(Source records begins)
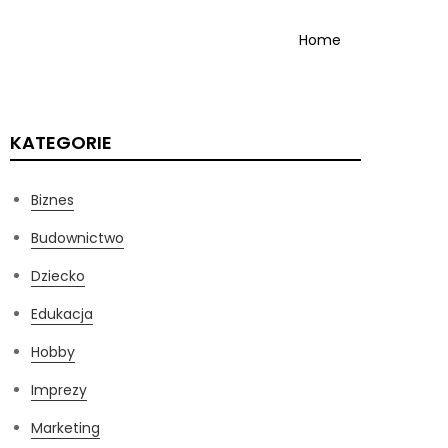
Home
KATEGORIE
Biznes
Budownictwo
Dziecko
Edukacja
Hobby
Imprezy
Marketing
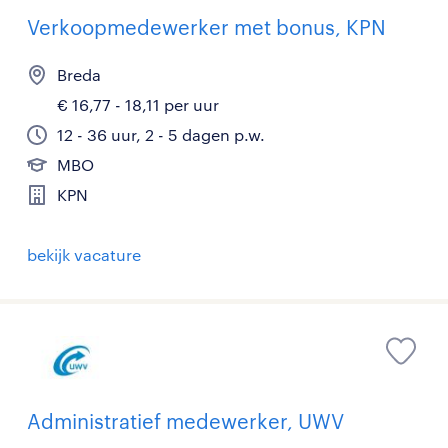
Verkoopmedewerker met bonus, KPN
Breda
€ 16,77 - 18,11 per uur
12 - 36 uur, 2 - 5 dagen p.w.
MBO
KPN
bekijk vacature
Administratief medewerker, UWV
(Source records ends)
(Source records begins)
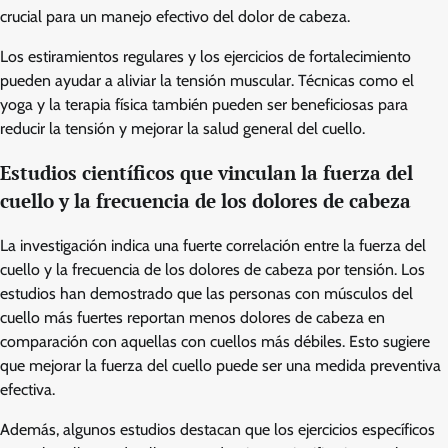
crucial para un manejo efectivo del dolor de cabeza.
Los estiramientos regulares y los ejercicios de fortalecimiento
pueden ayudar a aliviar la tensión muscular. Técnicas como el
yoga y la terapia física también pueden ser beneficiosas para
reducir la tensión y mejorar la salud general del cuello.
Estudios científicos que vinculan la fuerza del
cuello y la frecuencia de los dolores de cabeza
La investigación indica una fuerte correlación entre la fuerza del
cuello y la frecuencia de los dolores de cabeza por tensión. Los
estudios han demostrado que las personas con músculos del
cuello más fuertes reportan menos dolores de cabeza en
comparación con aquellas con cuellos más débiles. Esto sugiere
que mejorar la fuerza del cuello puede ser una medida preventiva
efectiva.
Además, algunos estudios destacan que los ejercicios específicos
(Source records ends)
• Work instruction: Filter the preceding entries down to the lines with "tensión".

• Exercise solution:
pueden ayudar a aliviar la tensión muscular. Técnicas como el
reducir la tensión y mejorar la salud general del cuello.
cuello y la frecuencia de los dolores de cabeza por tensión. Los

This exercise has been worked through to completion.